■ **Sayfa metni**:
◆ ◆ ◆

En makbul ikram şüphesiz ki sudur. Bu makbuliyetine binaen uğrunda savaşlar dahi çıkmaktadır. Yine bu makbuliyetine binaendir ki Kur’ân-ı Kerim’de ‘su’dan 63 defa bahsedilmiştir. Ayrıca israf edilmemesi emri verilmiştir.
Yine Kur’ân’a göre her şey ondan yaratılmıştır.1 Ve özellikle insanın da sudan yaratıldığı bildirilmiştir.2 Ayrıca yeryüzünün dirilişi de su iledir.3 Günümüzde küresel ısınma dolayısıyla başlayan iklim değişiklikleri ve kuraklıklar suyun önemini biz insanlara tekrar hatırlattı. Bugüne kadar BM tarafından hazırlanan raporlarda dünya nüfusunun yüzde 40’ını barındıran yaklaşık 80 kadar ülkede ciddî su sıkıntısı çekildiği ve bunun sayı olarak 1.2 milyar kişi olduğu pek dikkatimizi çekmiyordu.
Allah korusun, susuzluk korkusu artık bizi de sarmış durumda. Nimetler içinde iken pek farkında değildik. Evet su nimeti olmazsa yeryüzü de dirilmiyecek ve baharda bir sofra tarzında bize sunulan nimetler de yok olabilecek. Ve hiçbir şeyin bir anlamının olmadığı bir manzara. Saraybosna, savaş yıllarında susuzluğun ne demek olduğunu bildikleri için Amina Kupusoviç “Savaş günlerinde bir bardak su çok şey ifade ediyordu. Suya güçlükle uzaktaki kaynak veya çeşmelere kilometrelerce yürüyerek ulaşıyorduk. Bu yolda pek çoğumuz hayatını kaybetti. Ve şunu ilâve ediyor: “Allah’ın bize olan bu bağışını korumalıyız.”

◆ ◆ ◆

■ **Verilen bilgiler**:
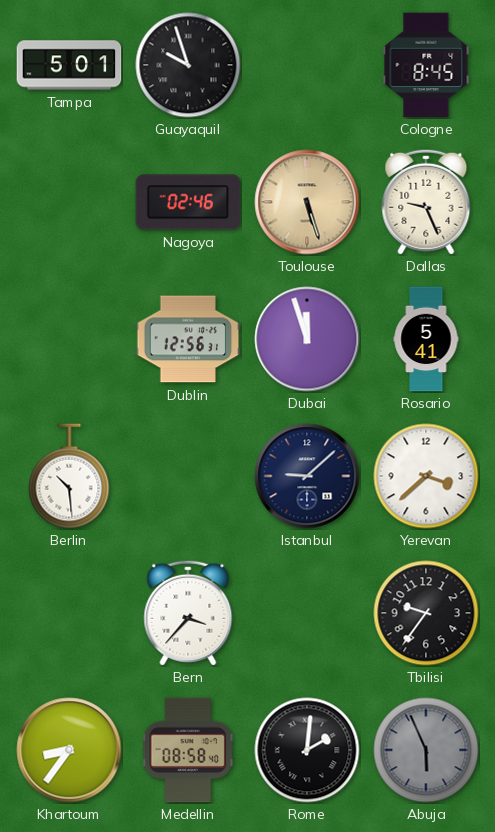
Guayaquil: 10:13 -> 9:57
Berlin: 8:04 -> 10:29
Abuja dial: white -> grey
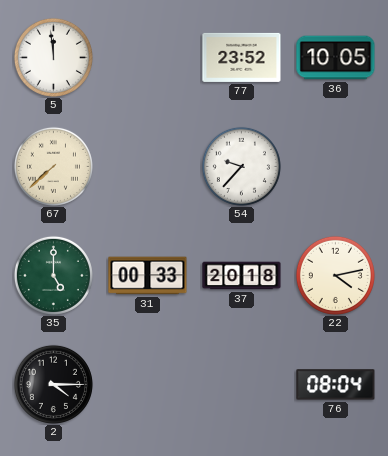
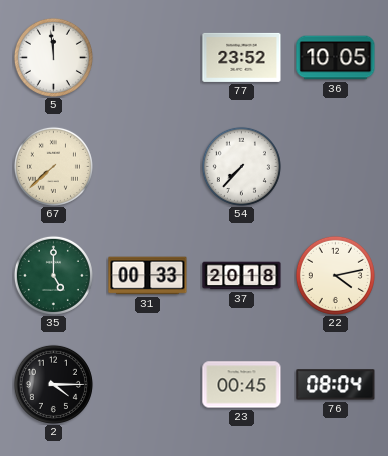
54: 9:37 -> 7:37
23: none -> 00:45
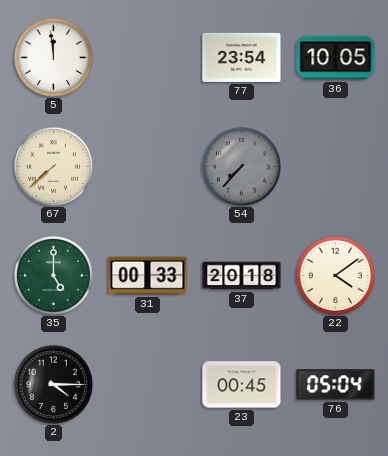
77: 23:52 -> 23:54
54 dial: white -> grey
22: 4:13 -> 4:09
76: 08:04 -> 05:04
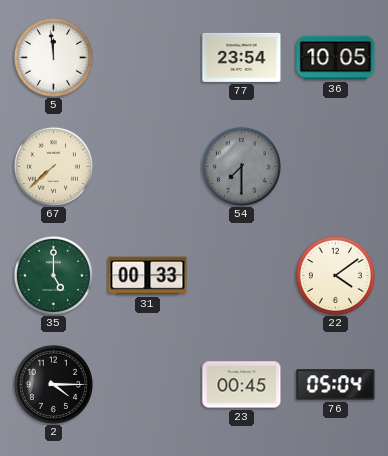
54: 7:37 -> 7:30
37: 20:18 -> none
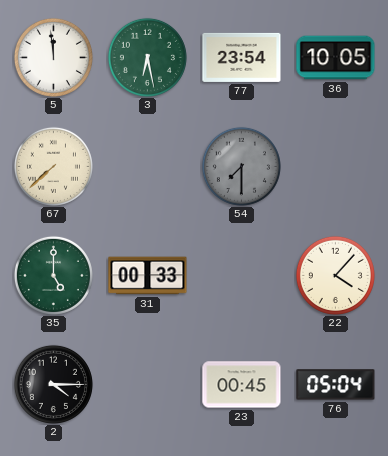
3: none -> 6:28
22: 4:09 -> 4:07
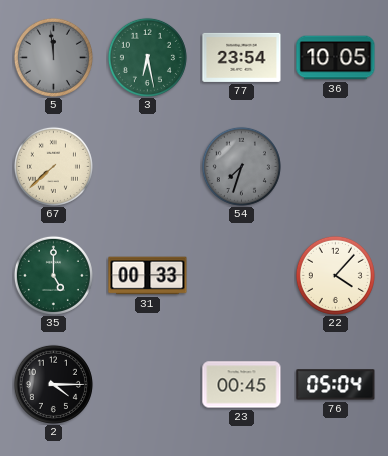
5 dial: white -> grey
54: 7:30 -> 7:33
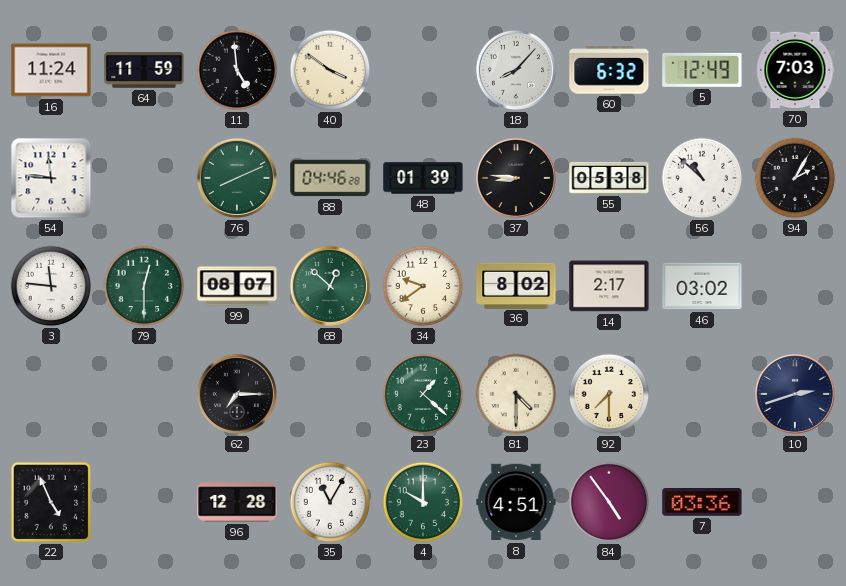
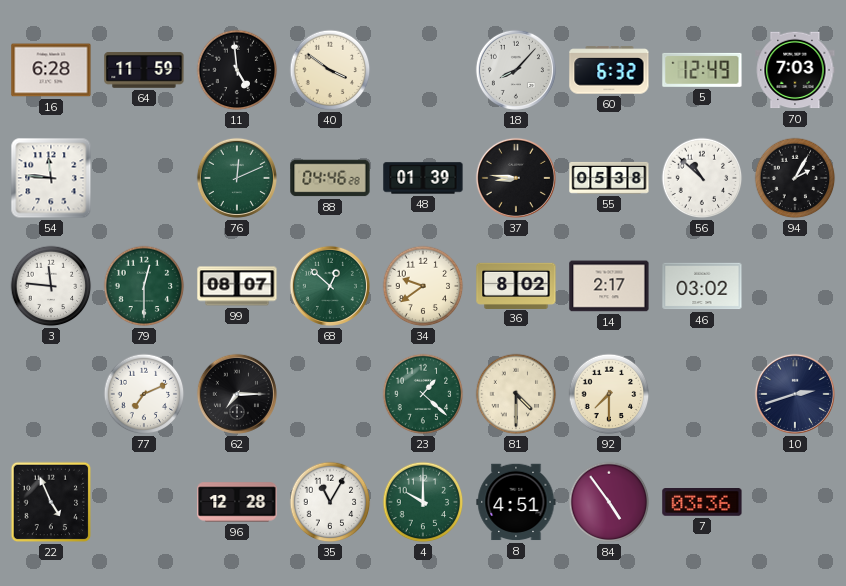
16: 11:24 -> 6:28
76: 8:11 -> 12:11
77: none -> 7:11
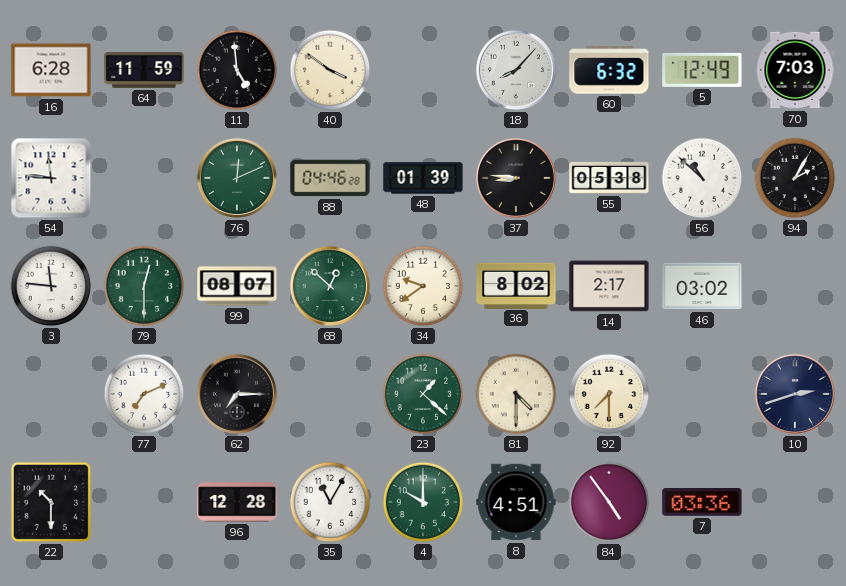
22: 4:56 -> 10:30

◆ ◆ ◆

■ **Uyulacak talimatlar**: Su hakkındaki metin şu ifadeleri doğruluyor mu: 1. Kur’ân-ı Kerim’de sudan 63 defa söz edilmiştir. 2. BM raporlarına göre ciddî su sıkıntısı çeken ülkeler dünya nüfusunun yüzde 60’ını barındırır. 3. Amina Kupusoviç’e göre savaş günlerinde suya arabayla ulaşılıyordu. Her ifadeyi evet ya da hayır diye yanıtlayın ve karara dayanak olan sözleri metinden tırnak içinde aynen aktarın. Yalnızca metindeki bilgilere dayanın.

■ **Alıştırmanın cevabı**:
1. Evet: "Kur’ân-ı Kerim’de ‘su’dan 63 defa bahsedilmiştir"
2. Hayır: "dünya nüfusunun yüzde 40’ını barındıran"
3. Hayır: "kilometrelerce yürüyerek ulaşıyorduk"